===== Selected extract =====
Stábile made his debut for the Argentina national team at the age of 25, in his team's second match in the first ever FIFA World Cup held in 1930 in Uruguay. He did not play in Argentina's first match of the competition against France.

His debut came in the following game against Mexico on July 19, 1930, because the first-choice striker Roberto Cherro couldn't play due to an anxiety attack. The game finished 6–3 to Argentina, with Stábile scoring a hat-trick on his debut. Erroneously, this was long thought to be the first World Cup hat-trick, until 76 years later on 10 November 2006 world football's governing body FIFA confirmed that Bert Patenaude had scored the first World Cup hat-trick in the United States' 3–0 win over Paraguay on July 17, 1930, two days prior to Stábile.
===== Extracted records =====
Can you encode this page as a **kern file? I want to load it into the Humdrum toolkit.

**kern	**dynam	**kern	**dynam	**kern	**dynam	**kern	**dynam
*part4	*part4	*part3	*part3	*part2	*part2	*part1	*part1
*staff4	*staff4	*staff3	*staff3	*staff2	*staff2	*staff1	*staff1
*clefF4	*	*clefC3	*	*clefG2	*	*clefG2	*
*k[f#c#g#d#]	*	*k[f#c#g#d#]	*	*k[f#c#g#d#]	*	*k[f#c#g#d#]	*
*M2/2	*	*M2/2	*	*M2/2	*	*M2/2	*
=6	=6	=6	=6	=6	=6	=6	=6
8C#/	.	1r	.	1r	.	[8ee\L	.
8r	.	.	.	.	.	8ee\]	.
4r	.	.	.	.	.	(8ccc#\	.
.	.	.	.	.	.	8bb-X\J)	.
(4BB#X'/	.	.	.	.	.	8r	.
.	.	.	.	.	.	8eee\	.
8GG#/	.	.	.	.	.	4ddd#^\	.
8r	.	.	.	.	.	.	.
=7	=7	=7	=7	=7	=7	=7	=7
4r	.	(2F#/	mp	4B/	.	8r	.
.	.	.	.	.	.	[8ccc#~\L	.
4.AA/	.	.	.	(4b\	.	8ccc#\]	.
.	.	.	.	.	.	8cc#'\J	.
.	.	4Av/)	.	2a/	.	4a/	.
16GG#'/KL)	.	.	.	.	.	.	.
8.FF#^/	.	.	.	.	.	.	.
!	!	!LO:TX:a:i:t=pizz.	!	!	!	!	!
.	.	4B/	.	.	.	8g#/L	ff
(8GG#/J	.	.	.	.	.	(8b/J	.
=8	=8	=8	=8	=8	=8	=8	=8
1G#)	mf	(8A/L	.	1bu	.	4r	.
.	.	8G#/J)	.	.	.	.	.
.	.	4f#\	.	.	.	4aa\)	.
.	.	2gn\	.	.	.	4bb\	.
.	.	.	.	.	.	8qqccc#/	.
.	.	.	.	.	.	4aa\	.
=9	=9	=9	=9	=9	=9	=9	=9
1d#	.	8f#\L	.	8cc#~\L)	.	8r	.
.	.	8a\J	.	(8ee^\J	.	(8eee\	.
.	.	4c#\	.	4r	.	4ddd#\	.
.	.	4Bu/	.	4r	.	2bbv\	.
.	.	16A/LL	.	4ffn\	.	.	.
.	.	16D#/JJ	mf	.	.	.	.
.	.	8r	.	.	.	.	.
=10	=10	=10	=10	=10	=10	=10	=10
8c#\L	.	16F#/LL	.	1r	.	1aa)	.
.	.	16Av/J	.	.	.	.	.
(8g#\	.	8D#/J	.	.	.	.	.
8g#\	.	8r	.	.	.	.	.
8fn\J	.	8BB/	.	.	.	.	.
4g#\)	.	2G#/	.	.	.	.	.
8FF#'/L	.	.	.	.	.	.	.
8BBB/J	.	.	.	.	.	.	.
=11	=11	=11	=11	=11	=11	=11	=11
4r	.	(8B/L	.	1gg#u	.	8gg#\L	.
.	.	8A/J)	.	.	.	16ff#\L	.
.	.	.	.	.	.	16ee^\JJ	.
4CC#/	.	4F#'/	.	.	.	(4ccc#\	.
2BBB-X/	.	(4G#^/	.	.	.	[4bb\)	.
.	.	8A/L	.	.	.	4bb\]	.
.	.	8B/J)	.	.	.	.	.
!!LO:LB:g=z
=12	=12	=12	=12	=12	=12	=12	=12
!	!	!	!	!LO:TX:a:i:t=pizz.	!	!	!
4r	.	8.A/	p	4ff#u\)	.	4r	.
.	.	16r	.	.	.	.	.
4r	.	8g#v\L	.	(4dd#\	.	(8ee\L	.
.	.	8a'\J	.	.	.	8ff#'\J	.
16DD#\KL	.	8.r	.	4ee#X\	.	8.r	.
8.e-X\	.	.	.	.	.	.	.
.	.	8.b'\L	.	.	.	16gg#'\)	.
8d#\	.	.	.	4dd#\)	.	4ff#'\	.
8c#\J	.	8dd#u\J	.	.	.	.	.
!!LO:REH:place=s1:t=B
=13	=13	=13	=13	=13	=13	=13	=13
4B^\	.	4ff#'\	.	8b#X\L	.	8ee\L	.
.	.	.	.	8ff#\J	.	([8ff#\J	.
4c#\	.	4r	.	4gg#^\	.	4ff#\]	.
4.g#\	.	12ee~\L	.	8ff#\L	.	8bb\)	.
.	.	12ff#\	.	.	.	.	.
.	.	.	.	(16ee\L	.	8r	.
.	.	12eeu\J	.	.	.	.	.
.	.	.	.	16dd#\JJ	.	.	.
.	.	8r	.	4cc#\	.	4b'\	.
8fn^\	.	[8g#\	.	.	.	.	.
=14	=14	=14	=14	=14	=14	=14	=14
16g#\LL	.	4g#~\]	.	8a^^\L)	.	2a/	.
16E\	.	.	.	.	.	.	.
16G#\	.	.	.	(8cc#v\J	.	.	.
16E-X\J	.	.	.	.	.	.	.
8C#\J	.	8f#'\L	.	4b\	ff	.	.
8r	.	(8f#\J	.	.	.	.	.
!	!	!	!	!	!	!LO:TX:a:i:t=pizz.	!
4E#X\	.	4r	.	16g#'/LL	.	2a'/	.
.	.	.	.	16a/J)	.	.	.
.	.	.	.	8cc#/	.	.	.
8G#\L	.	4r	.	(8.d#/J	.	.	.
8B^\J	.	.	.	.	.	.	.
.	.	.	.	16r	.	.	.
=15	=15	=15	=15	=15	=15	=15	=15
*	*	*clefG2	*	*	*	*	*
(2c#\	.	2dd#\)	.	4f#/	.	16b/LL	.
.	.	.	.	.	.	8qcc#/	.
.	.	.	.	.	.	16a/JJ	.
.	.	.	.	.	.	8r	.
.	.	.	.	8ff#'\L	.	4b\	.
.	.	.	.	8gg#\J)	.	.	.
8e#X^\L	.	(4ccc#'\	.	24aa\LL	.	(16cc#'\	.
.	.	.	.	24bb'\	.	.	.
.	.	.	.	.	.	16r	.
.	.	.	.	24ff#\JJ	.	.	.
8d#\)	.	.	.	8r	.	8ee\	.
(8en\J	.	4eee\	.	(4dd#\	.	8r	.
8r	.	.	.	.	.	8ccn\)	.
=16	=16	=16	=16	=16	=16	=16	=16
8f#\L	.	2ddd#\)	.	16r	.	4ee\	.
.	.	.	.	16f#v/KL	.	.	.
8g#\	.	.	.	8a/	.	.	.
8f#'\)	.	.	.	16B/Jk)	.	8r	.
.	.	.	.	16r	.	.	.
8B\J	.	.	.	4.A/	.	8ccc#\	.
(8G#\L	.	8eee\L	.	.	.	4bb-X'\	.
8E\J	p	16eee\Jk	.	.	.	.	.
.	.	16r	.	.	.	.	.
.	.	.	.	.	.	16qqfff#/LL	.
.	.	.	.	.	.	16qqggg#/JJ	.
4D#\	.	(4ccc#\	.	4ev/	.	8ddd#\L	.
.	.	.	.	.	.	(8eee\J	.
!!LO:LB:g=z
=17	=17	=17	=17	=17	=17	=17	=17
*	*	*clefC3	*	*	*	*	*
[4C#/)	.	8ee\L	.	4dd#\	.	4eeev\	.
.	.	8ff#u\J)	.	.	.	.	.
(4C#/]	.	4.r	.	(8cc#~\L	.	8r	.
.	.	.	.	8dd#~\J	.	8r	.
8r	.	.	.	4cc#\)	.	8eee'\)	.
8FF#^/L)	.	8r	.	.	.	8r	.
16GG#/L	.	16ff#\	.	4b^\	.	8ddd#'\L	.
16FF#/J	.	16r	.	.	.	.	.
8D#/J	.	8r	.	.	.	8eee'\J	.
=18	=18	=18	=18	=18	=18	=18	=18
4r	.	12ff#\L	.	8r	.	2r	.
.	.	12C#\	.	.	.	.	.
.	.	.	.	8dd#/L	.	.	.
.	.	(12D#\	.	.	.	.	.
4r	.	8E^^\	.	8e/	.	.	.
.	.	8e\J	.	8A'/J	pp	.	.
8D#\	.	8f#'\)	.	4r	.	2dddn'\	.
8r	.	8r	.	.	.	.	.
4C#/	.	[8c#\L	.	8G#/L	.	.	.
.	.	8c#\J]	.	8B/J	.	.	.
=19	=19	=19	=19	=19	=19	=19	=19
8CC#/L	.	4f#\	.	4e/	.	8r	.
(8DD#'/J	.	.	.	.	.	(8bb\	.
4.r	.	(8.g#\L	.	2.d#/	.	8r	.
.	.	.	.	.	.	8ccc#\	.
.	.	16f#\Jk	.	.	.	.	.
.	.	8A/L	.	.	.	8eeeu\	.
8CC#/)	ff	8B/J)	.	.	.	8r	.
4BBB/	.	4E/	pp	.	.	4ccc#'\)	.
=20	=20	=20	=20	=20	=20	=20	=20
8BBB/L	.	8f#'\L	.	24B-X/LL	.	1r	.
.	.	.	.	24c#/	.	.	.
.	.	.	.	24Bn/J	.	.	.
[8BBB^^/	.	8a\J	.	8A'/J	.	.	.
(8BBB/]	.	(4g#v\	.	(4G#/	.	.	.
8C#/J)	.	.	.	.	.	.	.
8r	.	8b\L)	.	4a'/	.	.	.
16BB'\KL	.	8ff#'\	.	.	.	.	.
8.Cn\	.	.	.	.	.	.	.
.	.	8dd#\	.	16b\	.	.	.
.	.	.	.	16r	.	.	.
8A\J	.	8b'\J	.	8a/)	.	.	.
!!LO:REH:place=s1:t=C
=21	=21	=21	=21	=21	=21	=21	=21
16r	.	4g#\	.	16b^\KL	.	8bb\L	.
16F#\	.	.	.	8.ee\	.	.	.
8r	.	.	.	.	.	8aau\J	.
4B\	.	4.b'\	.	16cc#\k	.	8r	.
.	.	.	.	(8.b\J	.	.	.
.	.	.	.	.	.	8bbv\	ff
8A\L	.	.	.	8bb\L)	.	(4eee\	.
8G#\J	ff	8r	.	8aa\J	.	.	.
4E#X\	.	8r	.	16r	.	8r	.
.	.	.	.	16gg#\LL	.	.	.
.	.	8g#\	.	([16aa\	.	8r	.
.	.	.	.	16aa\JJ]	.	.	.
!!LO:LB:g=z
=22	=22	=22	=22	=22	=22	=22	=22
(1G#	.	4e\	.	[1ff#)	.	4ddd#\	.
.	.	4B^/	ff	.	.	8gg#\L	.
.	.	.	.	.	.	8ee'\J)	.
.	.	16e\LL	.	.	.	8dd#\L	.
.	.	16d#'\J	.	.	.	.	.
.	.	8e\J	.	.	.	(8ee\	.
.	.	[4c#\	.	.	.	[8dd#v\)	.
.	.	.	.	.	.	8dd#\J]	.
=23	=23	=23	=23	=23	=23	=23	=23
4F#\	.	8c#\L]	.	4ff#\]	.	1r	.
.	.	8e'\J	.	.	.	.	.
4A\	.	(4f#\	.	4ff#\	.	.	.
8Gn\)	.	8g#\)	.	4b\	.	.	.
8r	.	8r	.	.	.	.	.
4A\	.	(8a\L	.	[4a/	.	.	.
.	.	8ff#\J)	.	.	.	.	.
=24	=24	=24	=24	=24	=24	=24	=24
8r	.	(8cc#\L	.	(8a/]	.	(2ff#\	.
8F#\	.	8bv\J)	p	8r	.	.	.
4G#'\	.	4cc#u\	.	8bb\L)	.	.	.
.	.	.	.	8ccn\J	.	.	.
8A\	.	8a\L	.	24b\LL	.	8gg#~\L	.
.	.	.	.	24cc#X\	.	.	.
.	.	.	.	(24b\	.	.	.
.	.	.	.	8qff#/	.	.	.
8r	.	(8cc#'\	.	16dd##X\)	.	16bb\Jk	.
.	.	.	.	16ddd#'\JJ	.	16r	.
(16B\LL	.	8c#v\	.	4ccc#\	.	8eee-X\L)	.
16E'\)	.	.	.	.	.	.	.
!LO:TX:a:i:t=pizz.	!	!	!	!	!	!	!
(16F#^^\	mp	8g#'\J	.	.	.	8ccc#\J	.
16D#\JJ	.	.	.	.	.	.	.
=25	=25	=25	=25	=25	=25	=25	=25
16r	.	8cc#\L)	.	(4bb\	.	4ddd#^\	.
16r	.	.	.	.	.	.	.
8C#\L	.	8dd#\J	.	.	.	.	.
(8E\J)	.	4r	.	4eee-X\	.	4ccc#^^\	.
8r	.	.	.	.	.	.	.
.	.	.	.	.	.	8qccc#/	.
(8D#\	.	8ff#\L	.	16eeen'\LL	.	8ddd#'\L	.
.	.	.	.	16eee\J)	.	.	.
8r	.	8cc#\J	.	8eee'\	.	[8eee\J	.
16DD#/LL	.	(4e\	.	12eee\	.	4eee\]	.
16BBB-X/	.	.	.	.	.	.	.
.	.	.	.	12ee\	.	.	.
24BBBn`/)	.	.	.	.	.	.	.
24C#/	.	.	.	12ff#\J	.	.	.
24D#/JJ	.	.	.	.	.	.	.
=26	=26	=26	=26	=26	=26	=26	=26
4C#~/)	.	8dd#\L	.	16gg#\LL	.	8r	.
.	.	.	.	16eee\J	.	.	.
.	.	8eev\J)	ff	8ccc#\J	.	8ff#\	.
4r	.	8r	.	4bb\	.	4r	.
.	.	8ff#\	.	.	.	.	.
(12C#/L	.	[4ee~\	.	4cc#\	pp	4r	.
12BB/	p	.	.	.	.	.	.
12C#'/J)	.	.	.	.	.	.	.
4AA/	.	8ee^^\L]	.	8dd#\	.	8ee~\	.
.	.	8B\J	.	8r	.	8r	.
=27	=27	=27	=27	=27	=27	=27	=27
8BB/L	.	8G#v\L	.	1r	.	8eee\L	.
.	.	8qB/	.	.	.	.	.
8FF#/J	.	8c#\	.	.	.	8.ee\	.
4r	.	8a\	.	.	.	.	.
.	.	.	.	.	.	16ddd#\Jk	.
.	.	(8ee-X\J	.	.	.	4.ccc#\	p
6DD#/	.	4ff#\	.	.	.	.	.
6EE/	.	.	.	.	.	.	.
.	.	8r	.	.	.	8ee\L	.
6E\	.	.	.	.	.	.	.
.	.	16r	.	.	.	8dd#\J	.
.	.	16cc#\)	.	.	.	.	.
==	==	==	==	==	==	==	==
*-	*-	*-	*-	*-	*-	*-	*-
=====
▶ _Assignment 1_:
Decide whether each statement agrees with the passage on Stábile's World Cup debut. Answer yes or no, and quote the words of the passage that decide it.
(a) Stábile played in Argentina's opening match against France.
(b) Argentina won the game against Mexico 6–3.
(c) Bert Patenaude scored his hat-trick two days before Stábile scored his.
▶ _Assignment 2_:
Carry on the passage about Stábile's World Cup debut from its last sentence.

▶ _Answer section 1_:
(a) No: "He did not play in Argentina's first match of the competition against France."
(b) Yes: "The game finished 6–3 to Argentina"
(c) Yes: "on July 17, 1930, two days prior to Stábile"

▶ _Answer section 2_:
The final game of the group stages saw Argentina facing South American rivals Chile. They won the game 3–1 with Stábile scoring twice, meaning that Argentina had qualified for the semi-finals, against the United States. The South Americans breezed through, with a 6–1 victory; Stábile added two more goals to his account and securing Argentina a place in the finals.

On 30 July 1930, the first ever World Cup final took place, between Argentina and Uruguay. At half time Argentina led 2–1, Stábile having scored the second goal. However, they went on to lose 4–2.

Despite losing the final, Stábile made history, becoming the top scorer in the first ever FIFA World Cup, with his tally of 8 goals in 4 games. It turned out that he would never play for Argentina again, and thus he scored in every game he played for his country, with an average of two goals per match.

===International goals===
Scores and results list Argentina's goal tally first, score column indicates score after each Stábile goal.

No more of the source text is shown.